_EXCERPTED DATA:_
<<<<

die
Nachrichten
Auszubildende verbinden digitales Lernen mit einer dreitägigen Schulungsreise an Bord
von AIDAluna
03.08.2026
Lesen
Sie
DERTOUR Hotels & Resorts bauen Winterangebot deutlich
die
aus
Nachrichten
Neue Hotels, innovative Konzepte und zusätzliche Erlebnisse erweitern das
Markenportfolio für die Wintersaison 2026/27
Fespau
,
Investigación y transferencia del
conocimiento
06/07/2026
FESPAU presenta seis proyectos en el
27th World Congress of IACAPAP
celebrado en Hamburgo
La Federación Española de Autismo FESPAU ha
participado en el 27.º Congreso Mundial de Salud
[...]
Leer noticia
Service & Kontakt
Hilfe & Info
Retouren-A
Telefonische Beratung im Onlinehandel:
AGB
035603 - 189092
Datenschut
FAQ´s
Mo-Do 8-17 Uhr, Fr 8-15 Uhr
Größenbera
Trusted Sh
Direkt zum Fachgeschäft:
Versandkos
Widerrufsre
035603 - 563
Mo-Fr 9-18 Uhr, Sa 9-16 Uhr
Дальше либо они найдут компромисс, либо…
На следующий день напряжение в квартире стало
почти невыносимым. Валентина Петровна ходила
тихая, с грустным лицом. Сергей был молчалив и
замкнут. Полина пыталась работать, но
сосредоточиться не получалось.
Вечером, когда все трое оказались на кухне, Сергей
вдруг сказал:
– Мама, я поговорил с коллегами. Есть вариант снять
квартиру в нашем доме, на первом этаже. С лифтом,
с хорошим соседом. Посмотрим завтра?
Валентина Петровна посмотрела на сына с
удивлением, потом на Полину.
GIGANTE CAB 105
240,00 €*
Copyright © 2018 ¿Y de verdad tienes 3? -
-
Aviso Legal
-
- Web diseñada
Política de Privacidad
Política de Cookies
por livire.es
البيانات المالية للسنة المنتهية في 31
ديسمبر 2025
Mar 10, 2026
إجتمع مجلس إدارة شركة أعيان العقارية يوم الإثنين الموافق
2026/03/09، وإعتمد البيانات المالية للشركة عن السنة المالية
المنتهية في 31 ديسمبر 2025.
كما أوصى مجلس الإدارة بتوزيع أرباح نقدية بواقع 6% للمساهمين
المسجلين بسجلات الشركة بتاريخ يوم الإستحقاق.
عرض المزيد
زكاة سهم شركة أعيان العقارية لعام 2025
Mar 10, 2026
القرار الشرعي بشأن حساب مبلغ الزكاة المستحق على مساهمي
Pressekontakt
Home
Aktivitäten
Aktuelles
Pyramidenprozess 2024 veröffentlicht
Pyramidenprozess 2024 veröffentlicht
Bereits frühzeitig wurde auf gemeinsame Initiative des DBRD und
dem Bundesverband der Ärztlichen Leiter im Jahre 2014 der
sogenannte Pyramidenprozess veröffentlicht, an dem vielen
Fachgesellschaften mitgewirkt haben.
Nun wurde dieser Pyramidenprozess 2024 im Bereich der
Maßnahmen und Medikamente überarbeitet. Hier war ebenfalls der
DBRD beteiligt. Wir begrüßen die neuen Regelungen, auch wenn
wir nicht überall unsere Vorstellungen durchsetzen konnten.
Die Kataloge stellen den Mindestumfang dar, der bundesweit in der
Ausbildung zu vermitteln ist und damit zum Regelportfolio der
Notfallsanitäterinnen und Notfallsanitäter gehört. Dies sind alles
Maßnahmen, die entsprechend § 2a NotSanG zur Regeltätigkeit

>>>>

_WHAT TO DO:_ Could you lay out every line of the material above as a JSON list of strings, with one string per line and blank lines left out?

_EXPECTED OUTPUT:_
[
  "die",
  "Nachrichten",
  "Auszubildende verbinden digitales Lernen mit einer dreitägigen Schulungsreise an Bord",
  "von AIDAluna",
  "03.08.2026",
  "Lesen",
  "Sie",
  "DERTOUR Hotels & Resorts bauen Winterangebot deutlich",
  "die",
  "aus",
  "Nachrichten",
  "Neue Hotels, innovative Konzepte und zusätzliche Erlebnisse erweitern das",
  "Markenportfolio für die Wintersaison 2026/27",
  "Fespau",
  ",",
  "Investigación y transferencia del",
  "conocimiento",
  "06/07/2026",
  "FESPAU presenta seis proyectos en el",
  "27th World Congress of IACAPAP",
  "celebrado en Hamburgo",
  "La Federación Española de Autismo FESPAU ha",
  "participado en el 27.º Congreso Mundial de Salud",
  "[...]",
  "Leer noticia",
  "Service & Kontakt",
  "Hilfe & Info",
  "Retouren-A",
  "Telefonische Beratung im Onlinehandel:",
  "AGB",
  "035603 - 189092",
  "Datenschut",
  "FAQ´s",
  "Mo-Do 8-17 Uhr, Fr 8-15 Uhr",
  "Größenbera",
  "Trusted Sh",
  "Direkt zum Fachgeschäft:",
  "Versandkos",
  "Widerrufsre",
  "035603 - 563",
  "Mo-Fr 9-18 Uhr, Sa 9-16 Uhr",
  "Дальше либо они найдут компромисс, либо…",
  "На следующий день напряжение в квартире стало",
  "почти невыносимым. Валентина Петровна ходила",
  "тихая, с грустным лицом. Сергей был молчалив и",
  "замкнут. Полина пыталась работать, но",
  "сосредоточиться не получалось.",
  "Вечером, когда все трое оказались на кухне, Сергей",
  "вдруг сказал:",
  "– Мама, я поговорил с коллегами. Есть вариант снять",
  "квартиру в нашем доме, на первом этаже. С лифтом,",
  "с хорошим соседом. Посмотрим завтра?",
  "Валентина Петровна посмотрела на сына с",
  "удивлением, потом на Полину.",
  "GIGANTE CAB 105",
  "240,00 €*",
  "Copyright © 2018 ¿Y de verdad tienes 3? -",
  "-",
  "Aviso Legal",
  "-",
  "- Web diseñada",
  "Política de Privacidad",
  "Política de Cookies",
  "por livire.es",
  "البيانات المالية للسنة المنتهية في 31",
  "ديسمبر 2025",
  "Mar 10, 2026",
  "إجتمع مجلس إدارة شركة أعيان العقارية يوم الإثنين الموافق",
  "2026/03/09، وإعتمد البيانات المالية للشركة عن السنة المالية",
  "المنتهية في 31 ديسمبر 2025.",
  "كما أوصى مجلس الإدارة بتوزيع أرباح نقدية بواقع 6% للمساهمين",
  "المسجلين بسجلات الشركة بتاريخ يوم الإستحقاق.",
  "عرض المزيد",
  "زكاة سهم شركة أعيان العقارية لعام 2025",
  "Mar 10, 2026",
  "القرار الشرعي بشأن حساب مبلغ الزكاة المستحق على مساهمي",
  "Pressekontakt",
  "Home",
  "Aktivitäten",
  "Aktuelles",
  "Pyramidenprozess 2024 veröffentlicht",
  "Pyramidenprozess 2024 veröffentlicht",
  "Bereits frühzeitig wurde auf gemeinsame Initiative des DBRD und",
  "dem Bundesverband der Ärztlichen Leiter im Jahre 2014 der",
  "sogenannte Pyramidenprozess veröffentlicht, an dem vielen",
  "Fachgesellschaften mitgewirkt haben.",
  "Nun wurde dieser Pyramidenprozess 2024 im Bereich der",
  "Maßnahmen und Medikamente überarbeitet. Hier war ebenfalls der",
  "DBRD beteiligt. Wir begrüßen die neuen Regelungen, auch wenn",
  "wir nicht überall unsere Vorstellungen durchsetzen konnten.",
  "Die Kataloge stellen den Mindestumfang dar, der bundesweit in der",
  "Ausbildung zu vermitteln ist und damit zum Regelportfolio der",
  "Notfallsanitäterinnen und Notfallsanitäter gehört. Dies sind alles",
  "Maßnahmen, die entsprechend § 2a NotSanG zur Regeltätigkeit"
]